■ **PROBLEM DESCRIPTION**:
Update the entries below so that "Merchandise Returns" becomes "Product Returns" and every other line stays the same.

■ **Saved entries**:
______
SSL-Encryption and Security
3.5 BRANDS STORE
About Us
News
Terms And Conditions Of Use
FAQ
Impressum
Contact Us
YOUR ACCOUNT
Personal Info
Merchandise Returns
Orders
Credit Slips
______
■ **REPLY**:
SSL-Encryption and Security
3.5 BRANDS STORE
About Us
News
Terms And Conditions Of Use
FAQ
Impressum
Contact Us
YOUR ACCOUNT
Personal Info
Product Returns
Orders
Credit Slips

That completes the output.